There's no getting around it, frameworks on Mesos are distributed systems.

Distributed systems must deal with failures, and partitions (the two are indistinguishable from a system's perspective).

Concretely, what does this mean for frameworks? Mesos uses an actor-like message passing programming model, in which messages are delivered at-most-once. (Exceptions to this include task status updates, most of which are delivered at-least-once through the use of acknowledgements). The messages passed between the master and the framework are therefore susceptible to be dropped, in the presence of failures.

When these non-reliable messages are dropped, inconsistent state can arise between the framework and Mesos.

As a simple example, consider a launch task request sent by a framework. There are many ways that failures can lead to the loss of the task, for example:

Framework fails after persisting its intent to launch the task, but before the launch task message was sent.
Master fails before receiving the message.
Master fails after receiving the message, but before sending it to the slave.

In these cases, the framework believes the task to be staging, but the task is unknown to Mesos. To cope with such situations, task state must be reconciled between the framework and Mesos whenever a failure is detected.

Detecting Failures

It is the responsibility of Mesos (scheduler driver / Master) to ensure that the framework is notified when a disconnection, and subsequent (re-)registration occurs. At this point, the scheduler should perform task state reconciliation.

Task Reconciliation

Tasks must be reconciled explicitly by the framework after a failure.

This is because the scheduler driver does not persist any task information. In the future, the scheduler driver (or a pure-language mesos library) could perform task reconciliation seamlessly under the covers on behalf of the framework.

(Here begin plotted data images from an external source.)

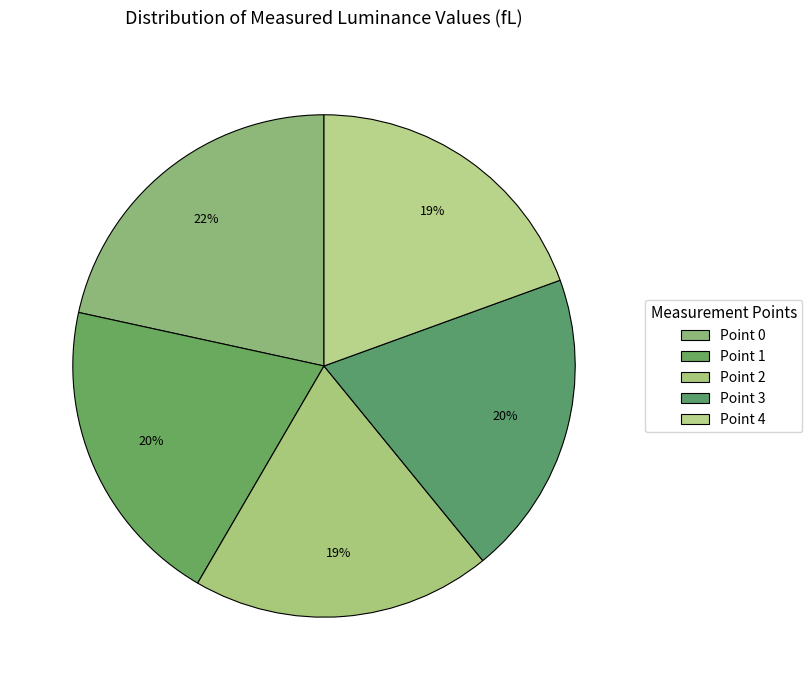

Which has a higher value, Point 0 or Point 3?

Point 0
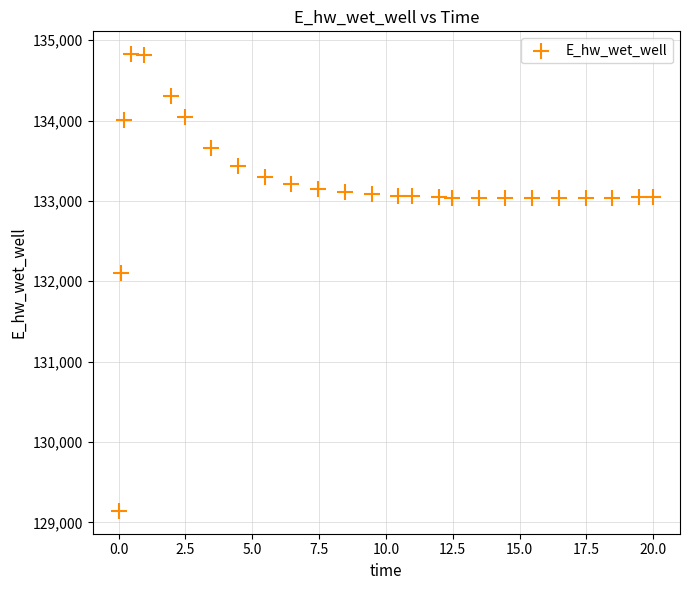

What Y value in the scatter plot is closest to 131984?

132108.5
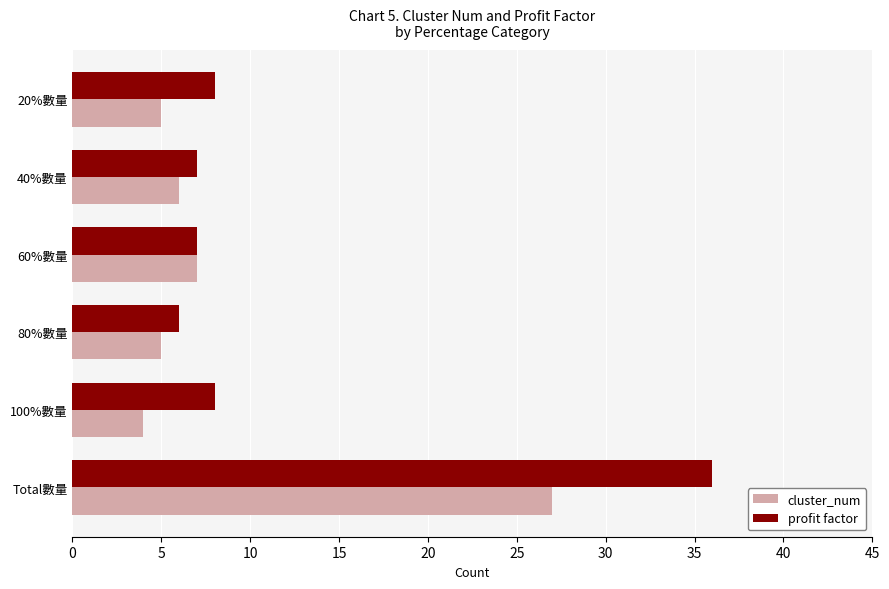

What is the total value across all series at 80%數量?

11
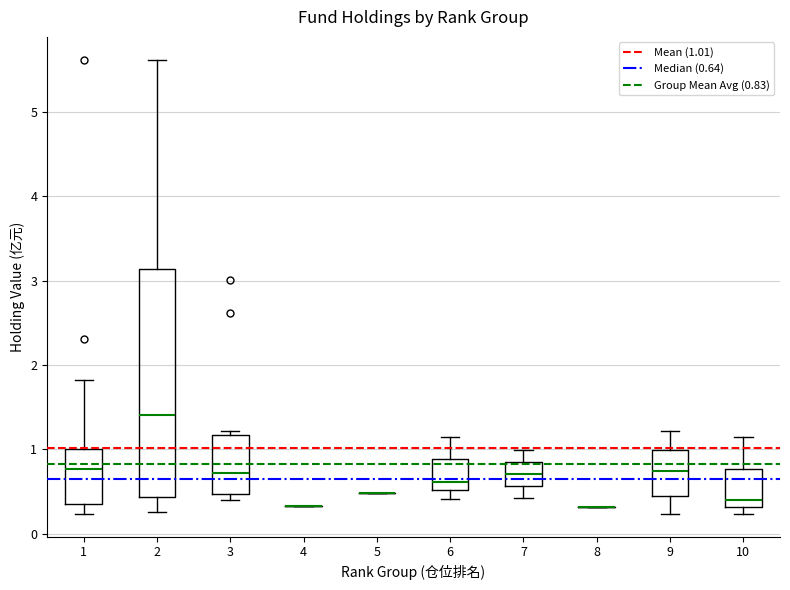

Reading left to right, transcribe this box plot: for each box, give where its median line is, the range the box spans, and where its two whiskers end, as read against the y-axis. The values are not printed on the chart, so give them approximately, as read against the axis.

1: median 0.8, box 0.3 to 1.0, whiskers 0.2 to 1.8
2: median 1.4, box 0.4 to 3.1, whiskers 0.3 to 5.6
3: median 0.7, box 0.5 to 1.2, whiskers 0.4 to 1.2 (just above the box's upper edge)
4: box collapsed to a line at 0.3, whiskers 0.3 to 0.3
5: box collapsed to a line at 0.5, whiskers 0.5 to 0.5
6: median 0.6, box 0.5 to 0.9, whiskers 0.4 to 1.1
7: median 0.7, box 0.6 to 0.9, whiskers 0.4 to 1.0
8: box collapsed to a line at 0.3, whiskers 0.3 to 0.3
9: median 0.7, box 0.4 to 1.0, whiskers 0.2 to 1.2
10: median 0.4, box 0.3 to 0.8, whiskers 0.2 to 1.1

So, for now, let's look at how one needs to implement task state reconciliation in a framework scheduler.

API

Frameworks send a list of TaskStatus messages to the master:

// Allows the framework to query the status for non-terminal tasks.
// This causes the master to send back the latest task status for
// each task in 'statuses', if possible. Tasks that are no longer
// known will result in a TASK_LOST update. If statuses is empty,
// then the master will send the latest status for each task
// currently known.
message Reconcile {
  repeated TaskStatus statuses = 1; // Should be non-terminal only.
}

Currently, the master will only examine two fields in TaskStatus:

TaskID: This is required.
SlaveID: Optional, leads to faster reconciliation in the presence of slaves that are transitioning between states.

Algorithm

The technique for performing reconciliation should reconcile all non-terminal tasks, until an update is received for each task, using exponential backoff:

let start = now()
let remaining = { T ϵ tasks | T is non-terminal }
Perform reconciliation: reconcile(remaining)
Wait for status updates to arrive (use truncated exponential backoff). For each update, note the time of arrival.
let remaining = { T ϵ remaining | T.last_update_arrival() < start }
If remaining is non-empty, go to 3.

This reconciliation algorithm must be run after each (re-)registration.

Notes:

When waiting for updates to arrive, use a truncated exponential backoff. This will avoid a snowball effect in the case of the driver or master being backed up.
Implicit reconciliation (passing an empty list) can also be used periodically, As a defense against data loss in the framework.
It is beneficial to ensure that only 1 reconciliation is in progress at a time, to avoid a snowball effect in the face of many re-registrations. If another reconciliation should be started while one is in-progress, then the previous reconciliation algorithm should stop running.

Offer Reconciliation

Offers are reconciled automatically after a failure:

Offers do not persist beyond the lifetime of a Master.
If a disconnection occurs, offers are no longer valid.
Offers are rescinded and regenerated each time the framework (re-)registers.